For Thompson Hine, the internship program complements its existing summer associate program by providing essential, real-world in-house experience.
“The skills developed during both of these experiences greatly enhance the student’s understanding of how law firms and clients work together to achieve client goals,” says Nirvana Dove, who manages Thompson Hine’s ongoing diversity, equity and inclusion efforts.
Kelly and Thompson Hine have a joint selection process and the 2019 interview process resonated with Lim-Johnson.
“I was asked by a prospective intern what Kelly does as an enterprise and what our law department specifically does to foster and encourage diversity and inclusion,” Lim-Johnson says. “It struck me that providing an inclusive and diverse environment is much more at the forefront with the younger generation.”
Her own choices
Although she chose a path away from the medical careers her parents and four of her five siblings have, Lim-Johnson knew she wanted to be an attorney from an early age, following in the steps of an older brother who went to law school and is now a tax litigator in Los Angeles.
“He was the first one to do something different, and it paved the way for me to explore other areas,” she says.
The overall influence of a studious family guided Lim-Johnson, as well. She earned a bachelor’s in English literature from the University of Illinois at Urbana-Champaign, and then her J.D. from Rutgers Law School, where she was managing editor of the school’s law review.
After graduating Rutgers in 1997, Lim-Johnson joined the New Jersey Attorney General’s Office as a litigator, primarily in labor and employment matters.
That experience, as well as three years spent at a New York City law firm, helped shape how she litigates and develops strategies, she says, and set her on the path to becoming senior litigation counsel for Tyco in 2007.
Coming in-house gave her a more complete view of a company’s health and operations, she says, and at Tyco she participated in two subsidiary spin-offs. As a result of the second one, she was also hired as vice president, chief compliance officer and chief litigation counsel at the home security company ADT in 2012. At ADT, she learned about managing larger teams while integrating litigation and compliance functions.
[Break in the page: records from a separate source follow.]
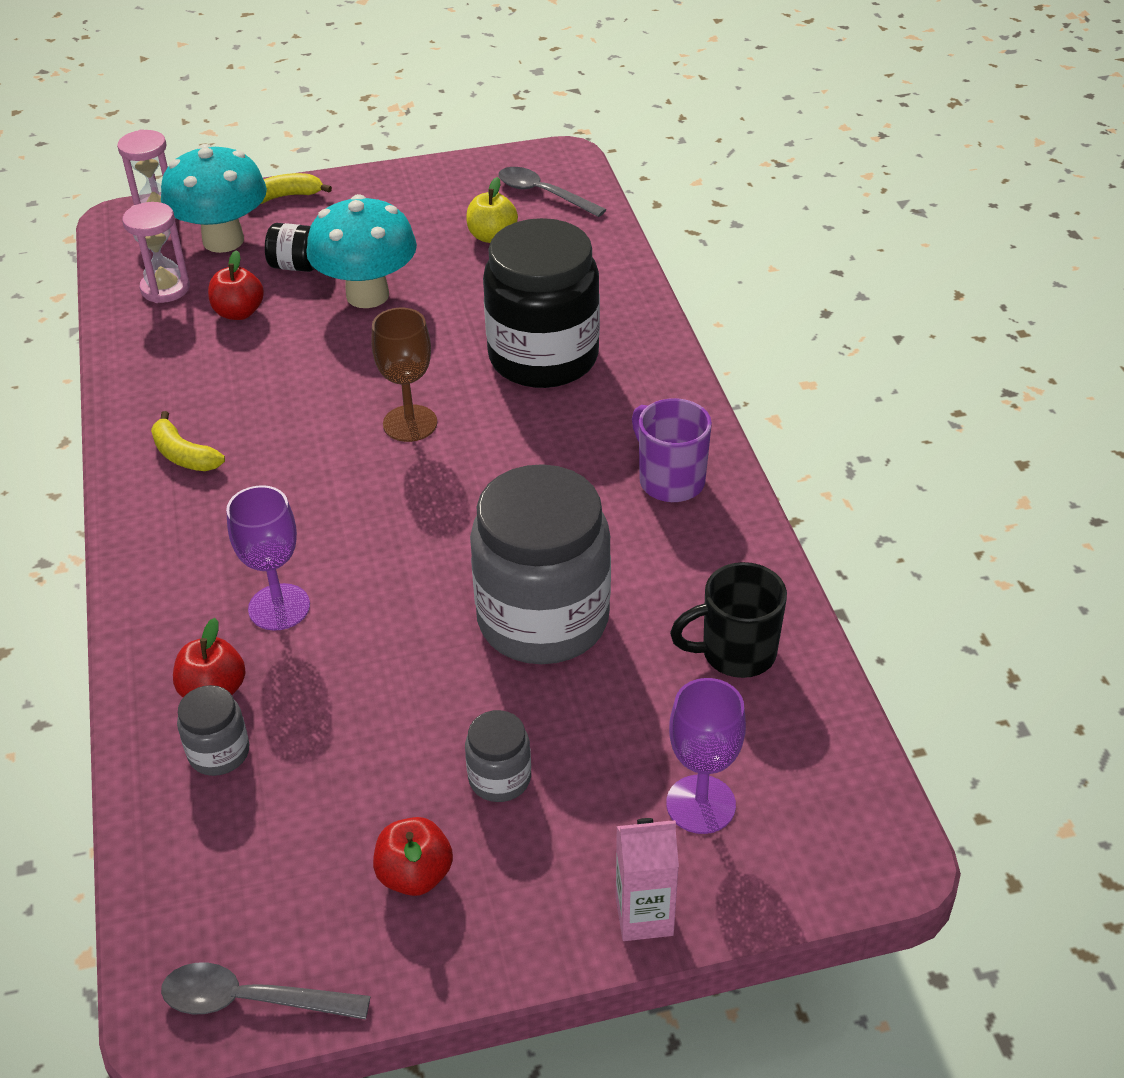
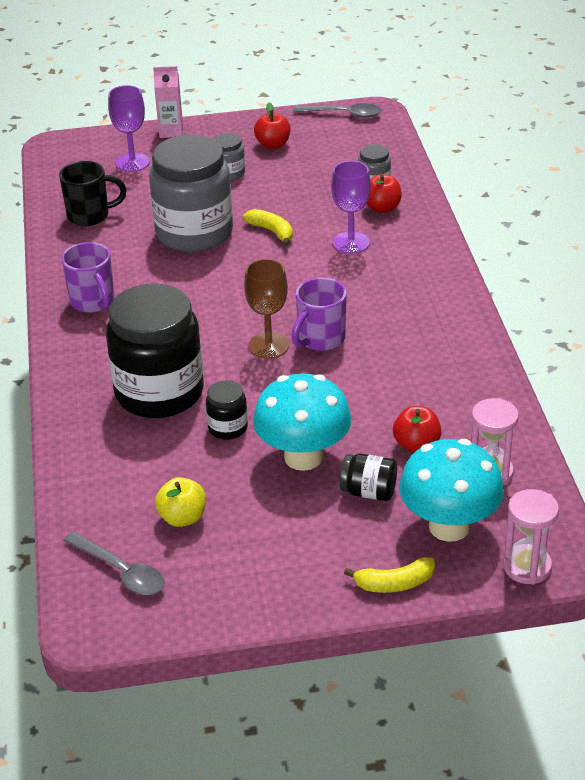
camera: 175 degrees left, 5 degrees down
yellow banana [151,411,225,471] -> yellow banana moved to [243,209,293,246]
none -> black jar [206,380,248,440]
none -> purple mug [291,278,347,351]

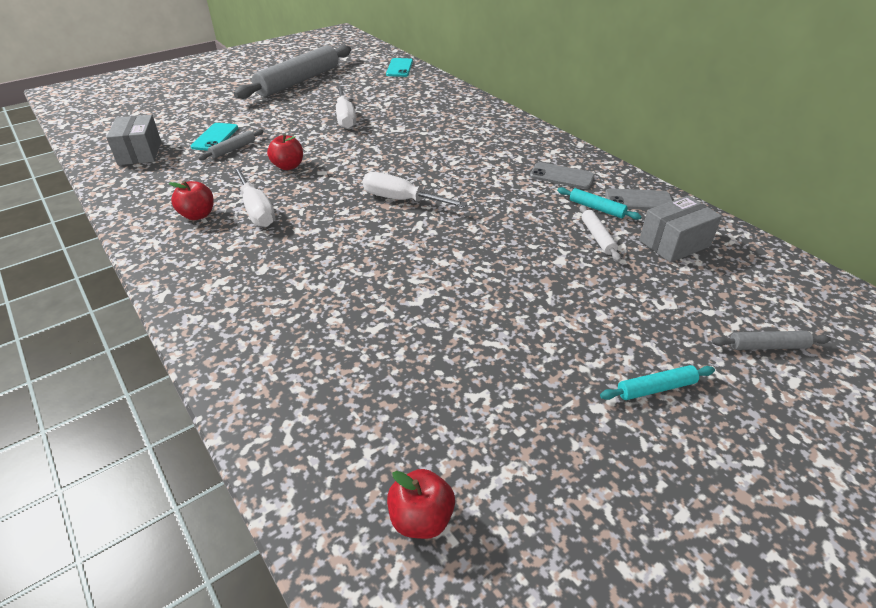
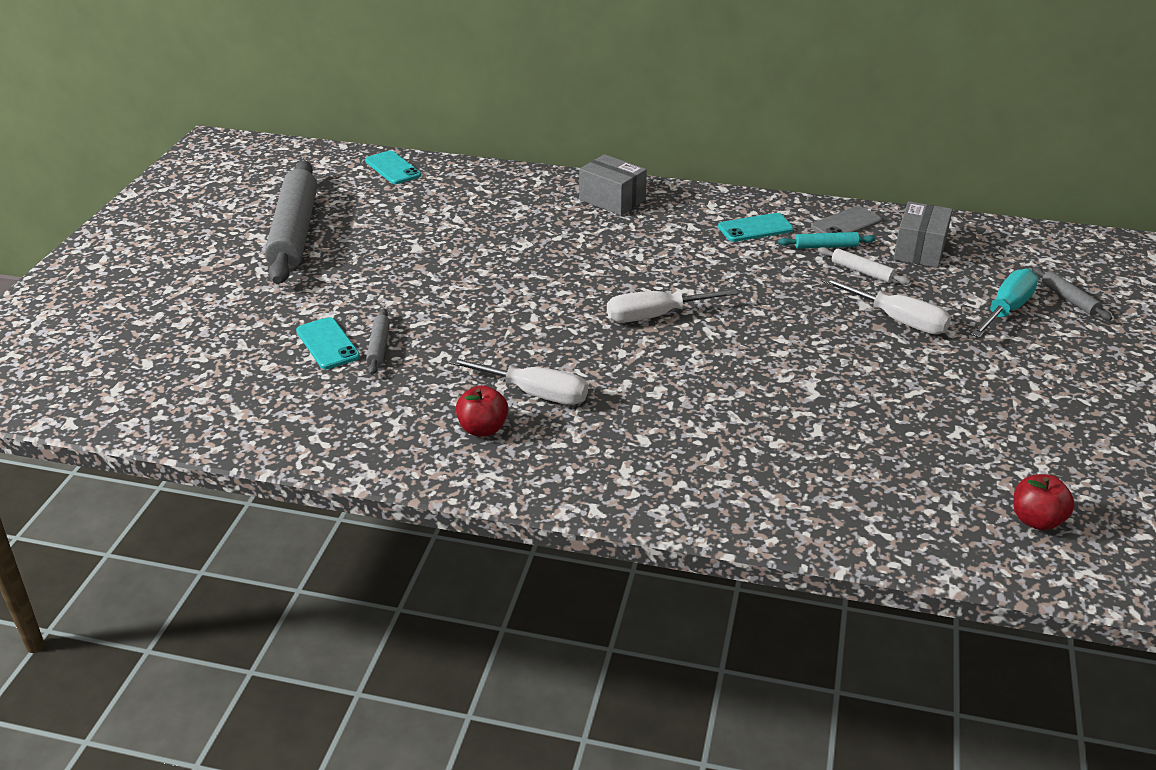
camera: 40 degrees left, 5 degrees down
grey box [106,115,161,165] -> grey box moved to [579,154,647,216]
red apple [267,134,303,170] -> none
white screwdriver [336,86,356,129] -> white screwdriver moved to [822,277,951,334]
grey phone [530,162,594,189] -> turquoise phone [718,213,794,242]
turquoise rolling pin [600,365,715,400] -> none
grey rolling pin [712,331,831,350] -> grey rolling pin turned 75 degrees counterclockwise [1032,267,1112,320]
none -> turquoise screwdriver [971,268,1038,338]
In 2016, Lim-Johnson left ADT after Apollo’s leveraged buyout of the security company for Public Service Enterprise Group, or PSEG, a power service and generation company in northern New Jersey. But it was not long before Kelly came looking for her during an internal recruitment effort, and she joined the company in 2017.
Along with her efforts to make Kelly more diverse and inclusive, Lim-Johnson joined the board of directors of the Minority Corporate Counsel Association and serves on its executive committee.
Overall, she’s inspired by the Atticus Finch quote in “To Kill a Mockingbird”: “The one thing that doesn’t abide by majority rule is a person’s conscience.”
Specifically, she’s clear on how the company needs to progress.
“It’s all about diversity and inclusion,” she says. “We have to make sure Kelly offers that type of environment. It’s much more at the forefront and bringing it about means the world to me.”